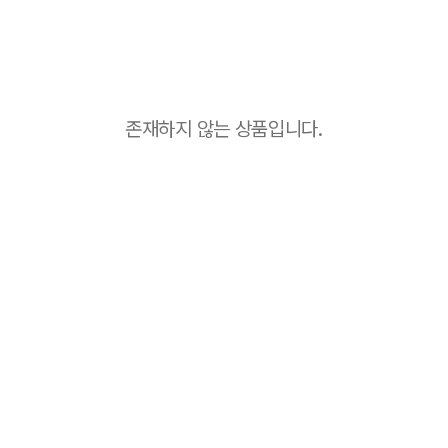
존재하지 않는 상품입니다.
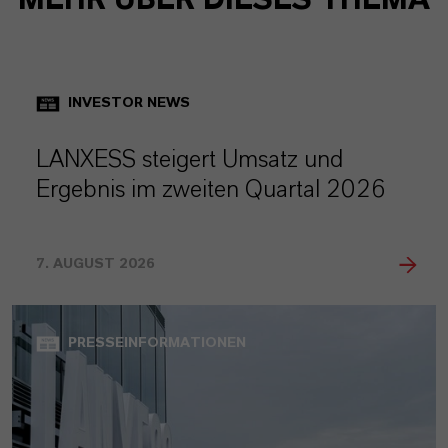
MEHR ÜBER DIESES THEMA
INVESTOR NEWS
LANXESS steigert Umsatz und
Ergebnis im zweiten Quartal 2026
7. AUGUST 2026
PRESSEINFORMATIONEN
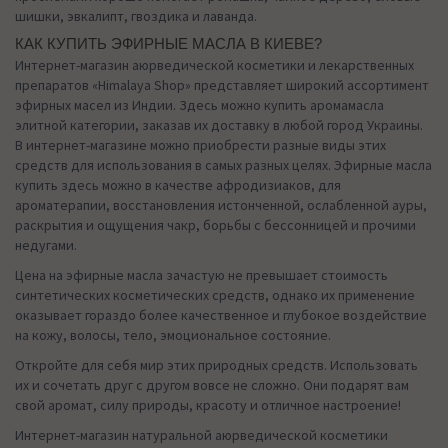
шишки, эвкалипт, гвоздика и лаванда.
КАК КУПИТЬ ЭФИРНЫЕ МАСЛА В КИЕВЕ?
Интернет-магазин аюрведической косметики и лекарственных
препаратов «Himalaya Shop» представляет широкий ассортимент
эфирных масел из Индии. Здесь можно купить аромамасла
элитной категории, заказав их доставку в любой город Украины.
В интернет-магазине можно приобрести разные виды этих
средств для использования в самых разных целях. Эфирные масла
купить здесь можно в качестве афродизиаков, для
ароматерапии, восстановления истонченной, ослабленной ауры,
раскрытия и ощущения чакр, борьбы с бессонницей и прочими
недугами.
Цена на эфирные масла зачастую не превышает стоимость
синтетических косметических средств, однако их применение
оказывает гораздо более качественное и глубокое воздействие
на кожу, волосы, тело, эмоциональное состояние.
Откройте для себя мир этих природных средств. Использовать
их и сочетать друг с другом вовсе не сложно. Они подарят вам
свой аромат, силу природы, красоту и отличное настроение!
Интернет-магазин натуральной аюрведической косметики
▬▬▬▬▬▬
THE PROBLEM
Set down all of the material above exactly as written, leaving the pictures out.

YOUR SOLUTION
존재하지 않는 상품입니다.
MEHR ÜBER DIESES THEMA
INVESTOR NEWS
LANXESS steigert Umsatz und
Ergebnis im zweiten Quartal 2026
7. AUGUST 2026
PRESSEINFORMATIONEN
шишки, эвкалипт, гвоздика и лаванда.
КАК КУПИТЬ ЭФИРНЫЕ МАСЛА В КИЕВЕ?
Интернет-магазин аюрведической косметики и лекарственных
препаратов «Himalaya Shop» представляет широкий ассортимент
эфирных масел из Индии. Здесь можно купить аромамасла
элитной категории, заказав их доставку в любой город Украины.
В интернет-магазине можно приобрести разные виды этих
средств для использования в самых разных целях. Эфирные масла
купить здесь можно в качестве афродизиаков, для
ароматерапии, восстановления истонченной, ослабленной ауры,
раскрытия и ощущения чакр, борьбы с бессонницей и прочими
недугами.
Цена на эфирные масла зачастую не превышает стоимость
синтетических косметических средств, однако их применение
оказывает гораздо более качественное и глубокое воздействие
на кожу, волосы, тело, эмоциональное состояние.
Откройте для себя мир этих природных средств. Использовать
их и сочетать друг с другом вовсе не сложно. Они подарят вам
свой аромат, силу природы, красоту и отличное настроение!
Интернет-магазин натуральной аюрведической косметики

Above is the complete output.